Somewhere in there, it’s my job to evaluate each candidate’s character. See how they think. Find out what they care about. What they currently learning or excited to try. I ask about what they’ve read. If they’re on Twitter, Github, or CodePen. Brownie points if they’ve heard of Dribbble or Behance.

The Black Box

As a responsible interviewer, I do my research before meeting each candidate. I don’t expect everyone who walks into our lobby to have hundreds of followers and a stable of side projects, but I expect every candidate who builds for the web to be online in some way.

I’m usually on Google before I finish reading each resume. I look for the kind of work candidates put out and what they say online. This all helps me predict how they might fit in with our team.

During my Internet sleuthing, I’m astounded by how often I find nothing. No Twitter, no GitHub, not even a personal website. I worry about hiring someone with no portfolio, no online presence, and no referral to build web tools for our company. My team has to make a decision based on the information we have, and often we have very little.

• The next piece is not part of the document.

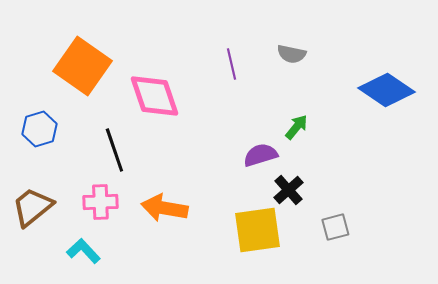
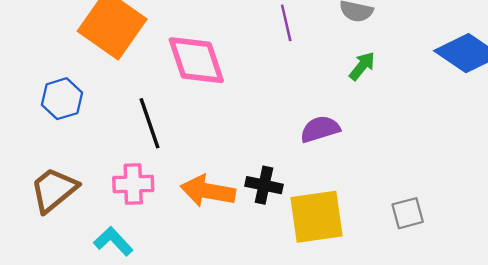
green arrow: (296, 127) -> (362, 66), moved
black cross: (288, 190) -> (264, 185), moved, turned -36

Candidates like this are essentially a black box. The only way to tell what’s inside is to hire them and see how the first few weeks play out. Sounds like a gamble, but my company is often forced to hire folks like this.

Web Gems

You may not believe this, but I’m usually pleasantly surprised. One developer came on with little JavaScript experience and learned jQuery top to bottom inside six months. Another came in and moved most of our markup-based charts into Raphaël effortlessly. Our mobile developer, who came on having only developed for Android, now has four iOS apps under his belt. Ironically, the last developer we hired who was on GitHub and knew about Dribbble lasted eight days.

Don’t be so quick to write off these “black box” candidates. There are diamonds in the rough out there. More than you’d think. Anyone who prefers online activity to resumes might just miss out on these folks.